● **Work to complete**: Only the lines from the top of the data through the line containing "no significant staining" should be duplicated, exactly as they appear.

+ + + + + + +

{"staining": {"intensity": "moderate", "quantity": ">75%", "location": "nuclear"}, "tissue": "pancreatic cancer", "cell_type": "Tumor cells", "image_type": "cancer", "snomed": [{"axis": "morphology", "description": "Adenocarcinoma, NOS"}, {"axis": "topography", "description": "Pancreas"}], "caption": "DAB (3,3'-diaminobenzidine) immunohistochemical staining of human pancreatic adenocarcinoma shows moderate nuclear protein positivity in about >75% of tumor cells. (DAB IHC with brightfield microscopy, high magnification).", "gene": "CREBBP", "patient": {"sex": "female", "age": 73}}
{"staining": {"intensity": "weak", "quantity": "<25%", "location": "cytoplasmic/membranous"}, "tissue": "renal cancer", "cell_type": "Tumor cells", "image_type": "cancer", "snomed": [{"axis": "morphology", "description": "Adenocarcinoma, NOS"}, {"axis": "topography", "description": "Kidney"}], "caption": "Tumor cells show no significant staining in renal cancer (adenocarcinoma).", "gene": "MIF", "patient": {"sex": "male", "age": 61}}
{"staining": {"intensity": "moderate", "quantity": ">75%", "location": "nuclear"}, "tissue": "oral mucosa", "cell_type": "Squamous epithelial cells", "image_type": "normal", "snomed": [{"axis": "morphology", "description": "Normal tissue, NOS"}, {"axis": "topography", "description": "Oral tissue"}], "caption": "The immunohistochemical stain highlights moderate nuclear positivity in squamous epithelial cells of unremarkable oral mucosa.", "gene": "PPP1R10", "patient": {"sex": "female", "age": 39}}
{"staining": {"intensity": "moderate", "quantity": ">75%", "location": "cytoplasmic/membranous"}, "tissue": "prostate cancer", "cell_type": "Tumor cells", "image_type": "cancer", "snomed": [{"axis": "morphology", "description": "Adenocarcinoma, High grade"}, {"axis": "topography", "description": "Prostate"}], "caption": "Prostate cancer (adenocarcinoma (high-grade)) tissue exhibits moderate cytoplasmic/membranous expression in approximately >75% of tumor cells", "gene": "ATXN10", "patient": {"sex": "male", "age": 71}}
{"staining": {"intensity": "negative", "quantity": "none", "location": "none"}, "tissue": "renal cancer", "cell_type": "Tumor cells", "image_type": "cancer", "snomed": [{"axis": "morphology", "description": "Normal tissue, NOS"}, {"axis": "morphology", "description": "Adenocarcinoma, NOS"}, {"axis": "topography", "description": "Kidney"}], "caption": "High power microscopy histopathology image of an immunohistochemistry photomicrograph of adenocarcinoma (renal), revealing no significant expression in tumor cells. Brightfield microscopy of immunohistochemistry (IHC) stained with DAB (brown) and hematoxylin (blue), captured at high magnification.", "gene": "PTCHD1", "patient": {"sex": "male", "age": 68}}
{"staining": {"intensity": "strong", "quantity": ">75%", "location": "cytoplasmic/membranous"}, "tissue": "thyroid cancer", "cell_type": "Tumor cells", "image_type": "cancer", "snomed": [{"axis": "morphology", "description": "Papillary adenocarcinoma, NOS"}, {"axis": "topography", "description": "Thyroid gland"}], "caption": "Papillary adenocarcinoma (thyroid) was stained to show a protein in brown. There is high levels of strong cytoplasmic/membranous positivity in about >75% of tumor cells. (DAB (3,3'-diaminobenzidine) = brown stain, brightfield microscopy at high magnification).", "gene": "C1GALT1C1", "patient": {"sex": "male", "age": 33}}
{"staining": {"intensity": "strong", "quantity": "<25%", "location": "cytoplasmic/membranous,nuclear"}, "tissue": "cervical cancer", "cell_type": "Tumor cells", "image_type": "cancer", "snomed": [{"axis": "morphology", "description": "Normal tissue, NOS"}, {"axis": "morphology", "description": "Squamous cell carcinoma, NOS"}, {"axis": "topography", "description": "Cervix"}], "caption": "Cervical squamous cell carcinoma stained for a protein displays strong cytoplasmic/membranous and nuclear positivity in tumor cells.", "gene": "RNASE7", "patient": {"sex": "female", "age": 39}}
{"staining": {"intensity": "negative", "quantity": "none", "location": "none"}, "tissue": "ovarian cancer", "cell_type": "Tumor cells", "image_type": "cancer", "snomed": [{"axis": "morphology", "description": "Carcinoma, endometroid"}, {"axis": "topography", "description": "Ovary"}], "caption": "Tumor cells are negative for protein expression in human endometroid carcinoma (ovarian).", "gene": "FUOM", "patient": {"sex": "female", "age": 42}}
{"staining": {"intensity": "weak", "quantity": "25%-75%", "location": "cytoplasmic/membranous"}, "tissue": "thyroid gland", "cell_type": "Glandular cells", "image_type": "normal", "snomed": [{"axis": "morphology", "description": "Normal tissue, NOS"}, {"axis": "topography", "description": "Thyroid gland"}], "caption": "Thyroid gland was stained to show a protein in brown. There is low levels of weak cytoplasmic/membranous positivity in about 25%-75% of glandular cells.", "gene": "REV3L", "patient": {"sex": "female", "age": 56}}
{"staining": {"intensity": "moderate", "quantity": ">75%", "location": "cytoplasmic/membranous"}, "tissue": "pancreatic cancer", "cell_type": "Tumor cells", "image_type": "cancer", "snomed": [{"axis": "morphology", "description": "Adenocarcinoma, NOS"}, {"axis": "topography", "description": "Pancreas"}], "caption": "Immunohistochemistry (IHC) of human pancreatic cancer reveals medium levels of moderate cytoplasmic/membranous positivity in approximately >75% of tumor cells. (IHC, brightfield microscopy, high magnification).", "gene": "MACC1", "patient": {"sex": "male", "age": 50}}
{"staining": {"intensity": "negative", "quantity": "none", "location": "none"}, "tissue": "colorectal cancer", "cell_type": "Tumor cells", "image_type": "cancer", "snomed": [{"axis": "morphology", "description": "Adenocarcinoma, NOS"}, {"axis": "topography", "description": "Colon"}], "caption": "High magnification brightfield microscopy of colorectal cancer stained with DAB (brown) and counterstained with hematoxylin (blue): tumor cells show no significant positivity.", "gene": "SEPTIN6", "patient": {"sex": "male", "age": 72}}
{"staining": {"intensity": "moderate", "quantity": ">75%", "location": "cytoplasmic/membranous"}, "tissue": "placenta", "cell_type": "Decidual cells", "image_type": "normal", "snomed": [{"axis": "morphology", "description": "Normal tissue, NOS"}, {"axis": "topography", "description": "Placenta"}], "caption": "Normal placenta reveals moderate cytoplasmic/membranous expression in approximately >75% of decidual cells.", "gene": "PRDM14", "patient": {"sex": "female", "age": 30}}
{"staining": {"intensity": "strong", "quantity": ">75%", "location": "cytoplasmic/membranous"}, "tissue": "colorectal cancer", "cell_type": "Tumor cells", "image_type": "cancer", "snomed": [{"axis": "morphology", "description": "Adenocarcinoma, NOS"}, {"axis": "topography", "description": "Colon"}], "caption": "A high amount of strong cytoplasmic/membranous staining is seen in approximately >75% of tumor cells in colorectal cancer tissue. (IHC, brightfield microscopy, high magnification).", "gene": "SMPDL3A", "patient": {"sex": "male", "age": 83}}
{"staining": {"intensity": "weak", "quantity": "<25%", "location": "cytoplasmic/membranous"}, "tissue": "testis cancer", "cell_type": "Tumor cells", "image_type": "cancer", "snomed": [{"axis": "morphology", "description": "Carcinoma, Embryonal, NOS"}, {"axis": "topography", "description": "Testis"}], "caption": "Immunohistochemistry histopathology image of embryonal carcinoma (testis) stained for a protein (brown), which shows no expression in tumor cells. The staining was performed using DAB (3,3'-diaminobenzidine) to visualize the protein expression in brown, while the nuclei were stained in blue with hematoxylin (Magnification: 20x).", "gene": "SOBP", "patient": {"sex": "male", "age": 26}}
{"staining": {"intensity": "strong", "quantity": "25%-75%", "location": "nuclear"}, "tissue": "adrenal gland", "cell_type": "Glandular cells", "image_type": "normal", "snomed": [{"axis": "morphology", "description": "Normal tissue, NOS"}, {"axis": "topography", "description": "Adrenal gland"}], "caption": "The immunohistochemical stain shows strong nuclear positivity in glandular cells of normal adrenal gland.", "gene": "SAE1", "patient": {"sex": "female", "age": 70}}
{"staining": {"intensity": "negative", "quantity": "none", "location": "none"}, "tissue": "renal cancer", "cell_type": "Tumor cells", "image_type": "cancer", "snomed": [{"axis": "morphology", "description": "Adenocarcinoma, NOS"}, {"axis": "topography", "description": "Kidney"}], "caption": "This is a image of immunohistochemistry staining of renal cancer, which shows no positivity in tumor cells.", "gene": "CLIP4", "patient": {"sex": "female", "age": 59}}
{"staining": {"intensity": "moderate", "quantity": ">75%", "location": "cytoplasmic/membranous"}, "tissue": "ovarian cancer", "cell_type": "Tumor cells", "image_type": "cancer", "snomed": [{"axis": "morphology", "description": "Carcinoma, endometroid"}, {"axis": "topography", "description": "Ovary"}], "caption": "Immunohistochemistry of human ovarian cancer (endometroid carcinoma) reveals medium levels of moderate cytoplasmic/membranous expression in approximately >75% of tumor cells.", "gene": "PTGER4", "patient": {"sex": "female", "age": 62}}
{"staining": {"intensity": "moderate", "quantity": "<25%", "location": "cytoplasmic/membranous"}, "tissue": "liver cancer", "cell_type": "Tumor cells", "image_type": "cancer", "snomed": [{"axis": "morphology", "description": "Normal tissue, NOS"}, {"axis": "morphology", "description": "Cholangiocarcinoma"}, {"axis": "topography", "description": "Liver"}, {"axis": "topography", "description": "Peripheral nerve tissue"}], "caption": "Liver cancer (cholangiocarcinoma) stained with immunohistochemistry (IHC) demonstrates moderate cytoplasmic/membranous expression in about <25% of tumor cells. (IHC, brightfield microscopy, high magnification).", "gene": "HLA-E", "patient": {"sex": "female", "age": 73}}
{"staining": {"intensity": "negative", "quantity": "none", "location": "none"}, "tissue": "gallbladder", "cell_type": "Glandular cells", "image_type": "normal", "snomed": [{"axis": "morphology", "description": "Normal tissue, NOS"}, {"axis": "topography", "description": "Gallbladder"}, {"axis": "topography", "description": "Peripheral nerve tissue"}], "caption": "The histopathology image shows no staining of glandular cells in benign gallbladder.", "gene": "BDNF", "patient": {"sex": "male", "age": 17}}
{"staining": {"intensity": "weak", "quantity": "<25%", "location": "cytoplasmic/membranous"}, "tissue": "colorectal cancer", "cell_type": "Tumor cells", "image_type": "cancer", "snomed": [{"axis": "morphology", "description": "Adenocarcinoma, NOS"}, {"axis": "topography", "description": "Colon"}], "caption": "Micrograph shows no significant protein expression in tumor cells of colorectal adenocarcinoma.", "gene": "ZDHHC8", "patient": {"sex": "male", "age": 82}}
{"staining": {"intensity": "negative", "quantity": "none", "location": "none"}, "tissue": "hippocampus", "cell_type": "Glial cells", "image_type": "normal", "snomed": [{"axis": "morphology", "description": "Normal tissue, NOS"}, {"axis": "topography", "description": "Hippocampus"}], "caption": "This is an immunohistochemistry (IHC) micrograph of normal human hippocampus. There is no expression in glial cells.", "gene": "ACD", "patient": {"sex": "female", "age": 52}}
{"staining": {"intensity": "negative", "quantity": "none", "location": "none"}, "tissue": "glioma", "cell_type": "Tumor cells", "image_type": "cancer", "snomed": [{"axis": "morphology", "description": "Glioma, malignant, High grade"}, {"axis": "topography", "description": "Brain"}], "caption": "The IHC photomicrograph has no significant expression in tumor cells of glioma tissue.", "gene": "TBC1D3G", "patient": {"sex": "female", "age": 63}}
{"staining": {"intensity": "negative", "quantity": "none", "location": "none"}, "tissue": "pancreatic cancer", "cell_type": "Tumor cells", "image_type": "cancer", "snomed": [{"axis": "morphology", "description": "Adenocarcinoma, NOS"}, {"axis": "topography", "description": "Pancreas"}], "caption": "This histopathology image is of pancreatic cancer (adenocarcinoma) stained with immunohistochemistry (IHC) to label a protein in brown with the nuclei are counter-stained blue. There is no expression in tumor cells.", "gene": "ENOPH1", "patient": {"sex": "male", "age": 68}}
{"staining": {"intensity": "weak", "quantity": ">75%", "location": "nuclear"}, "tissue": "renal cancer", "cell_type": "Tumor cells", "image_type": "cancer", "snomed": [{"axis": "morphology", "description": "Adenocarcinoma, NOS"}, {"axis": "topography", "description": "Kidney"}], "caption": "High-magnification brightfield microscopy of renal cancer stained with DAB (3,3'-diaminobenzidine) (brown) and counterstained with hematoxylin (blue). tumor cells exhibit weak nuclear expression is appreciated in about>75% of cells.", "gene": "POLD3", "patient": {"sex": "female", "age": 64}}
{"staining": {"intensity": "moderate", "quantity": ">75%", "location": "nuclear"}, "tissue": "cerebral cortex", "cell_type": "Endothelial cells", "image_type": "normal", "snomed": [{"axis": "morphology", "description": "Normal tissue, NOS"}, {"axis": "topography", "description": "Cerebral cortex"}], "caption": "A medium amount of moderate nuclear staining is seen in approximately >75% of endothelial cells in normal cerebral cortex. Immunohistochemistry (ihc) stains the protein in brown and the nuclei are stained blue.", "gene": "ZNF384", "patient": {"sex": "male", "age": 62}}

+ + + + + + +

● **Result for this exercise**:
{"staining": {"intensity": "moderate", "quantity": ">75%", "location": "nuclear"}, "tissue": "pancreatic cancer", "cell_type": "Tumor cells", "image_type": "cancer", "snomed": [{"axis": "morphology", "description": "Adenocarcinoma, NOS"}, {"axis": "topography", "description": "Pancreas"}], "caption": "DAB (3,3'-diaminobenzidine) immunohistochemical staining of human pancreatic adenocarcinoma shows moderate nuclear protein positivity in about >75% of tumor cells. (DAB IHC with brightfield microscopy, high magnification).", "gene": "CREBBP", "patient": {"sex": "female", "age": 73}}
{"staining": {"intensity": "weak", "quantity": "<25%", "location": "cytoplasmic/membranous"}, "tissue": "renal cancer", "cell_type": "Tumor cells", "image_type": "cancer", "snomed": [{"axis": "morphology", "description": "Adenocarcinoma, NOS"}, {"axis": "topography", "description": "Kidney"}], "caption": "Tumor cells show no significant staining in renal cancer (adenocarcinoma).", "gene": "MIF", "patient": {"sex": "male", "age": 61}}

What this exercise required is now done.